Only dimly aware of Bananarama's 1988 cover of the Supremes hit "Nathan Jones" until last Monday, I now have it stuck in my brain. Shaun Keaveny has a lot to answer for.

As has listener Martha, who recounted in Keaveny's Earworms the story of how the song – in fact, just the one line, "Nathan Jones, you've been gone too long" – entered her head as she went in for her chemistry GCSE more than 20 years ago. And it's been a regular visitor ever since at times of stress: wedding day, childbirth.... "The one line ... drives me up the wall."

The programme arose from Keaveny's 6 Music Breakfast Show: several years ago he asked listeners for their earworms, and was flooded with them. A Goldsmiths psychologist, Dr Lauren Stewart, was listening, and the result is a 10,000-tune database she and her fellow boffins are furiously analysing. They're concentrating on the music, on what gives a particular tune earworm potential, but ignoring another obvious trigger: words. I speak as one afflicted, and, although Keaveny advises us to love our earworms – "It's like having your own private band in your head" – sometimes the sound of silence is better (here we go: "Hello darkness my old friend …").

It's something of a truism that literary critics can be sniffy about detective fiction, but there are enough high-minded enthusiasts, such as Mark Lawson, to remind us of their depths. His 15-part series, the snappily titled Foreign Bodies: A History of Modern Europe Through Literary Detectives, is advancing that viewpoint in, er, forensic detail.

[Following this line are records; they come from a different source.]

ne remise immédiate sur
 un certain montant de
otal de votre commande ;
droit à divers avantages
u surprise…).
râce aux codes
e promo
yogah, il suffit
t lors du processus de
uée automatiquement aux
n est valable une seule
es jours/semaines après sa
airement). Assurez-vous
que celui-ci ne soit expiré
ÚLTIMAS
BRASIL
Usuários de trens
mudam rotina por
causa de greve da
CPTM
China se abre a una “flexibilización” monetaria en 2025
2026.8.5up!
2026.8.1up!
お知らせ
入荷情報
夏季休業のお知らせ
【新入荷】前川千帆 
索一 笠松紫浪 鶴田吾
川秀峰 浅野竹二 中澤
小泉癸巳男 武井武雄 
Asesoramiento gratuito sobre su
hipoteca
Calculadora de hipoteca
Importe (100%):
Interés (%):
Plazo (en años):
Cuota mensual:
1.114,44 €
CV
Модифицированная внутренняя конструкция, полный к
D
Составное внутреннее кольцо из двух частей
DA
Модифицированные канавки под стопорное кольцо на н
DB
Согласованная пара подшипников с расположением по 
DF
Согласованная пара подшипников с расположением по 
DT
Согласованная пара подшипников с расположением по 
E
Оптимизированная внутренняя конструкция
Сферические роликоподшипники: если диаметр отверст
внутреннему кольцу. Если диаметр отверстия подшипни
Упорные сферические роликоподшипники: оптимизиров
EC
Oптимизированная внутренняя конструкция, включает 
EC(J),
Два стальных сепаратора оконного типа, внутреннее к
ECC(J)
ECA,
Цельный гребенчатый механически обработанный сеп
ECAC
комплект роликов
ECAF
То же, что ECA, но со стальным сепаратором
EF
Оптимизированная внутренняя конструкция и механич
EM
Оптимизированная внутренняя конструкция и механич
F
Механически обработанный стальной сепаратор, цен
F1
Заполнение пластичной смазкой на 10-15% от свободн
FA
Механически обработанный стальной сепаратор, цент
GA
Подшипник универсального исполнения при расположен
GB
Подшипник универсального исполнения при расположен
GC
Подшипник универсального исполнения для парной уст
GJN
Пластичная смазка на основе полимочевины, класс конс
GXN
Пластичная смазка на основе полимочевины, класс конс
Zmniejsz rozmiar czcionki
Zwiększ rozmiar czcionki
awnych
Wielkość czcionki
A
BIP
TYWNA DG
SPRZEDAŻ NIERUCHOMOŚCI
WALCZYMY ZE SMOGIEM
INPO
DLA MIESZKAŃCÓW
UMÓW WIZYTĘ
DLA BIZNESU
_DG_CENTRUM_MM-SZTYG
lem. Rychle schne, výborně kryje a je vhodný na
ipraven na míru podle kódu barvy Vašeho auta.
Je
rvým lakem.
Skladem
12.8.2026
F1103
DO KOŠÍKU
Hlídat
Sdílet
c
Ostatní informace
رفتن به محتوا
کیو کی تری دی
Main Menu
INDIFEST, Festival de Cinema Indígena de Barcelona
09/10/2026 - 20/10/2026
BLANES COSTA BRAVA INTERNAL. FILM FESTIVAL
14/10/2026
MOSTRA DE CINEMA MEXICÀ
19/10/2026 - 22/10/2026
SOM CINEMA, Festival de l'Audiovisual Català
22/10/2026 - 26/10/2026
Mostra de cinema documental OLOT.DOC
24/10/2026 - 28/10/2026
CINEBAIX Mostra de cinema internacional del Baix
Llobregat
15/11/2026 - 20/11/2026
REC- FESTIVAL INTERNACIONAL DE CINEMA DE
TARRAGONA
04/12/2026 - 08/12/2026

We learnt, for example, that Georges Simenon's Maigret books incorporated a running commentary on changes in French prostitution laws (he was an avid user); that the attitudes of Agatha Christie's posh types to their servants charted social changes in Britain, and that Nicolas Freeling's Van der Valk novels often turned on whether a character had been a collaborator or a resister in the Second World War.

But if detective novels are treasure- troves for social and national historians, in the end, their success depends on the genre's basic requirement – spotting a lie: "Nathan Jones, you've been gone too long ...".